I can count on the fingers of one hand the people I know who still have a landline telephone, and I am not among them. Getting one installed in my new home is feasible but why, my children ask, would I bother? I have a mobile phone, albeit a very basic one, and what more can a person need?
To anyone under the age of 50, retaining a landline seems like a fogey-ish affectation. Indeed, one of my daughters has a rotary-dial handset, not as a back-up phone but as an ironic décor item. Because if you’re wearing a belt, why have braces?

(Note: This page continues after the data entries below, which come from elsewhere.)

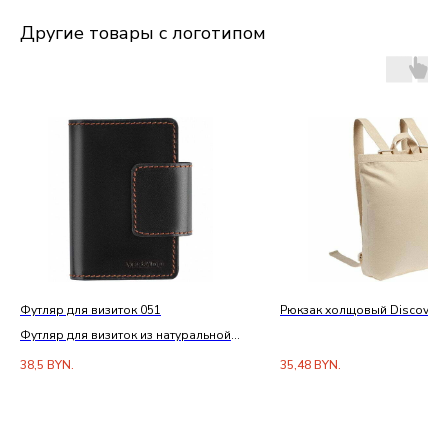
Другие товары с логотипом
Футляр для визиток 051
Рюкзак холщовый Discovery
Футляр для визиток из натуральной
кожи
38,5
BYN.
35,48
BYN.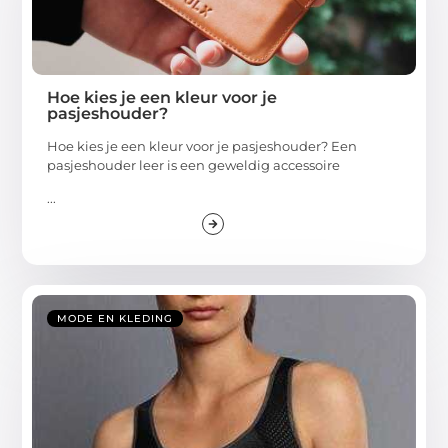
Hoe kies je een kleur voor je
pasjeshouder?
Hoe kies je een kleur voor je pasjeshouder? Een
pasjeshouder leer is een geweldig accessoire
...
MODE EN KLEDING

For mobile users there’s the back-up possibility of something called a cloud. Otherwise, nothing. You entrust your appointment diary, address book and photo collection to one device: your mobile phone. Neat and efficient, until it falls out of your pocket. Then it’s not just your phone that’s down the toilet. It’s your whole life.
A landline phone, on the other hand, can be drowned only if you’re very determined. It’s virtually impossible to lose. Neither will anyone mug you for it. And unlike the phones of my post-war childhood, installed in arctic hallways so as to discourage lengthy and costly conversations, a landline is now more likely to sit in majesty in your living room. It’s available when you need it, but not constantly buzzing and pinging where e’er you walk. You can get away from it. So, two cheers at the very least for landlines.
A landline is virtually impossible to lose, and no one will mug you for it
Hard to imagine, but it was once thought that telephones wouldn’t catch on. They seemed like an intrusion, an imposition. A bell rang and you were expected to respond like an anxious parlour maid. Was this progress? But gradually the imposition became a status symbol.